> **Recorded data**
+---+
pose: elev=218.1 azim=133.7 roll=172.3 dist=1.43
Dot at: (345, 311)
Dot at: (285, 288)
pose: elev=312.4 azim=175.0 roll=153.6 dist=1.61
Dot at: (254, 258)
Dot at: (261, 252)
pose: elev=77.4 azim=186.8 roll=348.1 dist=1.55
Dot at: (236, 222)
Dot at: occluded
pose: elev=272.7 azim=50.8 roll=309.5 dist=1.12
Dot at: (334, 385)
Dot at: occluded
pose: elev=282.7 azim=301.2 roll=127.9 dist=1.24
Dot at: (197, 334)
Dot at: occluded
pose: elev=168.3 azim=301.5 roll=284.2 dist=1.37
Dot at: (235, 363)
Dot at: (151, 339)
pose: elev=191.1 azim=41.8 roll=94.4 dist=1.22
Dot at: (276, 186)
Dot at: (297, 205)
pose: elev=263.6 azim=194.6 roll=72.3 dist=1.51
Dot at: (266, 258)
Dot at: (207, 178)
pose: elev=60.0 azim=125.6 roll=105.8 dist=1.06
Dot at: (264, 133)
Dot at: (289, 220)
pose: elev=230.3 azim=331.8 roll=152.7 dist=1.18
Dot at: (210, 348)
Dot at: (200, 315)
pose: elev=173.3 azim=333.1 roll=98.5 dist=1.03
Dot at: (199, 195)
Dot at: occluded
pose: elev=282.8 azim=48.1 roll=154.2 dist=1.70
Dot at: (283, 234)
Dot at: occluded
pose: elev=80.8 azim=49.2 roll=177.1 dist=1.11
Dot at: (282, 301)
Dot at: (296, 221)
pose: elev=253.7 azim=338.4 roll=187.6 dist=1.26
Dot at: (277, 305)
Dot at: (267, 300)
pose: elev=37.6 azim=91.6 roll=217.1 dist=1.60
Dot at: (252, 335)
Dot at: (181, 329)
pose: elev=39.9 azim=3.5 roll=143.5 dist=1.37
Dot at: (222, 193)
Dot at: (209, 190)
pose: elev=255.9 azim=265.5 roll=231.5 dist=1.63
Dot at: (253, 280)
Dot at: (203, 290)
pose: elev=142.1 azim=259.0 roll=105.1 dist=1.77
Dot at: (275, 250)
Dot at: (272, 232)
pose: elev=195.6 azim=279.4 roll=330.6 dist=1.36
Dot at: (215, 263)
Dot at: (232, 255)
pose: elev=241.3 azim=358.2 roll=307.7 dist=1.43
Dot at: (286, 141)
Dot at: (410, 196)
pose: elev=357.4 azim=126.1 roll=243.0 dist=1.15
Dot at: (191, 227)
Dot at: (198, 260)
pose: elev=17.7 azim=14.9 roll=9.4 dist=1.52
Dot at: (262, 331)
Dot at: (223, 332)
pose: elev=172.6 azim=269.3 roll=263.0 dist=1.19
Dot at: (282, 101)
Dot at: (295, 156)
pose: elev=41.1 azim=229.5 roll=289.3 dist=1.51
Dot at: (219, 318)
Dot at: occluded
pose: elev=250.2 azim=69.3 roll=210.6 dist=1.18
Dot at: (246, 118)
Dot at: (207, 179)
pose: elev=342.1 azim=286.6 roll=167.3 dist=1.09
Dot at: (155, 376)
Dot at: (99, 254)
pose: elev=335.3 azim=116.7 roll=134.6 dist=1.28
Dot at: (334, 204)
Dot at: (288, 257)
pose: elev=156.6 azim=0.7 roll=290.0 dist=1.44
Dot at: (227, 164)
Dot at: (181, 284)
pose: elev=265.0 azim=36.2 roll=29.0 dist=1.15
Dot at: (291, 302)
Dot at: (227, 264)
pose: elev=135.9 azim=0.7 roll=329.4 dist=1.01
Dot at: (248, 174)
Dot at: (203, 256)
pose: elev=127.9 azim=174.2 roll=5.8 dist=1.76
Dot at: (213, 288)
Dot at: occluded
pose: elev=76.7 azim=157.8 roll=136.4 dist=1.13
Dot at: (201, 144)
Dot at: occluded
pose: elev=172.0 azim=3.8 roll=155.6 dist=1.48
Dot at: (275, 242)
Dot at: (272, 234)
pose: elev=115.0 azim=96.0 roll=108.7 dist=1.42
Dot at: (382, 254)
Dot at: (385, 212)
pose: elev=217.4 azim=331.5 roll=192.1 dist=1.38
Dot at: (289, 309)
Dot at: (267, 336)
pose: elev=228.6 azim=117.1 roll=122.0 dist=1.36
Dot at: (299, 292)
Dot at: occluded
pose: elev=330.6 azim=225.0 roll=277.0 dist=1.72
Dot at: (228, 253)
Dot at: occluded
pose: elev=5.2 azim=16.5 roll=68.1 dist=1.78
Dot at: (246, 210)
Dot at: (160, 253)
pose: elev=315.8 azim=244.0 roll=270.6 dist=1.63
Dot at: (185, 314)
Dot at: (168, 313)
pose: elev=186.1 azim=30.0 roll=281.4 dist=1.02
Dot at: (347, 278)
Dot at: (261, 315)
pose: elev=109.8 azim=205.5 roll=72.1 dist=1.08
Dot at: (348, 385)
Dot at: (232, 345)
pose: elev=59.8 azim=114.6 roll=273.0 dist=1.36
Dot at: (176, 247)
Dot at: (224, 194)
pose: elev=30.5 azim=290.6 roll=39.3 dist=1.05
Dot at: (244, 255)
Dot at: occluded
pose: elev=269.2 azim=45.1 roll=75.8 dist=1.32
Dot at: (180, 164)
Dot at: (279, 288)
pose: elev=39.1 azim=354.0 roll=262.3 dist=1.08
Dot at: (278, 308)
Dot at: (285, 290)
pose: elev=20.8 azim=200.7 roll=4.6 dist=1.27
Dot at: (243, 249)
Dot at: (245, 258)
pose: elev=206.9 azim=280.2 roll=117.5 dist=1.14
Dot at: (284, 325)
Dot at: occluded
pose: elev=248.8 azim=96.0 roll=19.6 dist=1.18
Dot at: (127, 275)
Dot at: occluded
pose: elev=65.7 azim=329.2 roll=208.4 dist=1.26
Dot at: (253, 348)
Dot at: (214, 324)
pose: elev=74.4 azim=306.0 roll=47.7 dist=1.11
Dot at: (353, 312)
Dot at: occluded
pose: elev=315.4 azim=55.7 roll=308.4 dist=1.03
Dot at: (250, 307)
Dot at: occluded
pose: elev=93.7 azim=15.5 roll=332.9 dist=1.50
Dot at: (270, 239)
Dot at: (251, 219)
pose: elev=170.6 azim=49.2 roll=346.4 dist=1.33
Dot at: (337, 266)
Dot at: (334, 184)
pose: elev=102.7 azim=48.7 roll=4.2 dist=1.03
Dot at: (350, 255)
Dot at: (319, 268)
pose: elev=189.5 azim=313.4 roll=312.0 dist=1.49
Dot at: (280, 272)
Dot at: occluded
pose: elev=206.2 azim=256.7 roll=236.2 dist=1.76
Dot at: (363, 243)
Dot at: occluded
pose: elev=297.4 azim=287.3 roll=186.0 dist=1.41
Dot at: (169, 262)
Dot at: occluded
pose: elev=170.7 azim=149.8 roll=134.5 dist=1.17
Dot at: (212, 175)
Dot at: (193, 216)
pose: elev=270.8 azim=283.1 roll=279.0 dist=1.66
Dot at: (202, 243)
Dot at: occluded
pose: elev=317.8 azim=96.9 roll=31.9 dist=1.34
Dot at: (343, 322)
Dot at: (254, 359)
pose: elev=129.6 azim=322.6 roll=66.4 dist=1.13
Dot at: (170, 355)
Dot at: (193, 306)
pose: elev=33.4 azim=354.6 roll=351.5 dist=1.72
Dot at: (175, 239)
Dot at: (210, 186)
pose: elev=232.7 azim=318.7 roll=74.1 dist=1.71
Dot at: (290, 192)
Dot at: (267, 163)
+---+
> **WHAT YOU WILL DO**
Edit every entry so that "dist" reads "distance", leaving everything else unchanged.

> **RESULT FOR THIS EXERCISE**
pose: elev=218.1 azim=133.7 roll=172.3 distance=1.43
Dot at: (345, 311)
Dot at: (285, 288)
pose: elev=312.4 azim=175.0 roll=153.6 distance=1.61
Dot at: (254, 258)
Dot at: (261, 252)
pose: elev=77.4 azim=186.8 roll=348.1 distance=1.55
Dot at: (236, 222)
Dot at: occluded
pose: elev=272.7 azim=50.8 roll=309.5 distance=1.12
Dot at: (334, 385)
Dot at: occluded
pose: elev=282.7 azim=301.2 roll=127.9 distance=1.24
Dot at: (197, 334)
Dot at: occluded
pose: elev=168.3 azim=301.5 roll=284.2 distance=1.37
Dot at: (235, 363)
Dot at: (151, 339)
pose: elev=191.1 azim=41.8 roll=94.4 distance=1.22
Dot at: (276, 186)
Dot at: (297, 205)
pose: elev=263.6 azim=194.6 roll=72.3 distance=1.51
Dot at: (266, 258)
Dot at: (207, 178)
pose: elev=60.0 azim=125.6 roll=105.8 distance=1.06
Dot at: (264, 133)
Dot at: (289, 220)
pose: elev=230.3 azim=331.8 roll=152.7 distance=1.18
Dot at: (210, 348)
Dot at: (200, 315)
pose: elev=173.3 azim=333.1 roll=98.5 distance=1.03
Dot at: (199, 195)
Dot at: occluded
pose: elev=282.8 azim=48.1 roll=154.2 distance=1.70
Dot at: (283, 234)
Dot at: occluded
pose: elev=80.8 azim=49.2 roll=177.1 distance=1.11
Dot at: (282, 301)
Dot at: (296, 221)
pose: elev=253.7 azim=338.4 roll=187.6 distance=1.26
Dot at: (277, 305)
Dot at: (267, 300)
pose: elev=37.6 azim=91.6 roll=217.1 distance=1.60
Dot at: (252, 335)
Dot at: (181, 329)
pose: elev=39.9 azim=3.5 roll=143.5 distance=1.37
Dot at: (222, 193)
Dot at: (209, 190)
pose: elev=255.9 azim=265.5 roll=231.5 distance=1.63
Dot at: (253, 280)
Dot at: (203, 290)
pose: elev=142.1 azim=259.0 roll=105.1 distance=1.77
Dot at: (275, 250)
Dot at: (272, 232)
pose: elev=195.6 azim=279.4 roll=330.6 distance=1.36
Dot at: (215, 263)
Dot at: (232, 255)
pose: elev=241.3 azim=358.2 roll=307.7 distance=1.43
Dot at: (286, 141)
Dot at: (410, 196)
pose: elev=357.4 azim=126.1 roll=243.0 distance=1.15
Dot at: (191, 227)
Dot at: (198, 260)
pose: elev=17.7 azim=14.9 roll=9.4 distance=1.52
Dot at: (262, 331)
Dot at: (223, 332)
pose: elev=172.6 azim=269.3 roll=263.0 distance=1.19
Dot at: (282, 101)
Dot at: (295, 156)
pose: elev=41.1 azim=229.5 roll=289.3 distance=1.51
Dot at: (219, 318)
Dot at: occluded
pose: elev=250.2 azim=69.3 roll=210.6 distance=1.18
Dot at: (246, 118)
Dot at: (207, 179)
pose: elev=342.1 azim=286.6 roll=167.3 distance=1.09
Dot at: (155, 376)
Dot at: (99, 254)
pose: elev=335.3 azim=116.7 roll=134.6 distance=1.28
Dot at: (334, 204)
Dot at: (288, 257)
pose: elev=156.6 azim=0.7 roll=290.0 distance=1.44
Dot at: (227, 164)
Dot at: (181, 284)
pose: elev=265.0 azim=36.2 roll=29.0 distance=1.15
Dot at: (291, 302)
Dot at: (227, 264)
pose: elev=135.9 azim=0.7 roll=329.4 distance=1.01
Dot at: (248, 174)
Dot at: (203, 256)
pose: elev=127.9 azim=174.2 roll=5.8 distance=1.76
Dot at: (213, 288)
Dot at: occluded
pose: elev=76.7 azim=157.8 roll=136.4 distance=1.13
Dot at: (201, 144)
Dot at: occluded
pose: elev=172.0 azim=3.8 roll=155.6 distance=1.48
Dot at: (275, 242)
Dot at: (272, 234)
pose: elev=115.0 azim=96.0 roll=108.7 distance=1.42
Dot at: (382, 254)
Dot at: (385, 212)
pose: elev=217.4 azim=331.5 roll=192.1 distance=1.38
Dot at: (289, 309)
Dot at: (267, 336)
pose: elev=228.6 azim=117.1 roll=122.0 distance=1.36
Dot at: (299, 292)
Dot at: occluded
pose: elev=330.6 azim=225.0 roll=277.0 distance=1.72
Dot at: (228, 253)
Dot at: occluded
pose: elev=5.2 azim=16.5 roll=68.1 distance=1.78
Dot at: (246, 210)
Dot at: (160, 253)
pose: elev=315.8 azim=244.0 roll=270.6 distance=1.63
Dot at: (185, 314)
Dot at: (168, 313)
pose: elev=186.1 azim=30.0 roll=281.4 distance=1.02
Dot at: (347, 278)
Dot at: (261, 315)
pose: elev=109.8 azim=205.5 roll=72.1 distance=1.08
Dot at: (348, 385)
Dot at: (232, 345)
pose: elev=59.8 azim=114.6 roll=273.0 distance=1.36
Dot at: (176, 247)
Dot at: (224, 194)
pose: elev=30.5 azim=290.6 roll=39.3 distance=1.05
Dot at: (244, 255)
Dot at: occluded
pose: elev=269.2 azim=45.1 roll=75.8 distance=1.32
Dot at: (180, 164)
Dot at: (279, 288)
pose: elev=39.1 azim=354.0 roll=262.3 distance=1.08
Dot at: (278, 308)
Dot at: (285, 290)
pose: elev=20.8 azim=200.7 roll=4.6 distance=1.27
Dot at: (243, 249)
Dot at: (245, 258)
pose: elev=206.9 azim=280.2 roll=117.5 distance=1.14
Dot at: (284, 325)
Dot at: occluded
pose: elev=248.8 azim=96.0 roll=19.6 distance=1.18
Dot at: (127, 275)
Dot at: occluded
pose: elev=65.7 azim=329.2 roll=208.4 distance=1.26
Dot at: (253, 348)
Dot at: (214, 324)
pose: elev=74.4 azim=306.0 roll=47.7 distance=1.11
Dot at: (353, 312)
Dot at: occluded
pose: elev=315.4 azim=55.7 roll=308.4 distance=1.03
Dot at: (250, 307)
Dot at: occluded
pose: elev=93.7 azim=15.5 roll=332.9 distance=1.50
Dot at: (270, 239)
Dot at: (251, 219)
pose: elev=170.6 azim=49.2 roll=346.4 distance=1.33
Dot at: (337, 266)
Dot at: (334, 184)
pose: elev=102.7 azim=48.7 roll=4.2 distance=1.03
Dot at: (350, 255)
Dot at: (319, 268)
pose: elev=189.5 azim=313.4 roll=312.0 distance=1.49
Dot at: (280, 272)
Dot at: occluded
pose: elev=206.2 azim=256.7 roll=236.2 distance=1.76
Dot at: (363, 243)
Dot at: occluded
pose: elev=297.4 azim=287.3 roll=186.0 distance=1.41
Dot at: (169, 262)
Dot at: occluded
pose: elev=170.7 azim=149.8 roll=134.5 distance=1.17
Dot at: (212, 175)
Dot at: (193, 216)
pose: elev=270.8 azim=283.1 roll=279.0 distance=1.66
Dot at: (202, 243)
Dot at: occluded
pose: elev=317.8 azim=96.9 roll=31.9 distance=1.34
Dot at: (343, 322)
Dot at: (254, 359)
pose: elev=129.6 azim=322.6 roll=66.4 distance=1.13
Dot at: (170, 355)
Dot at: (193, 306)
pose: elev=33.4 azim=354.6 roll=351.5 distance=1.72
Dot at: (175, 239)
Dot at: (210, 186)
pose: elev=232.7 azim=318.7 roll=74.1 distance=1.71
Dot at: (290, 192)
Dot at: (267, 163)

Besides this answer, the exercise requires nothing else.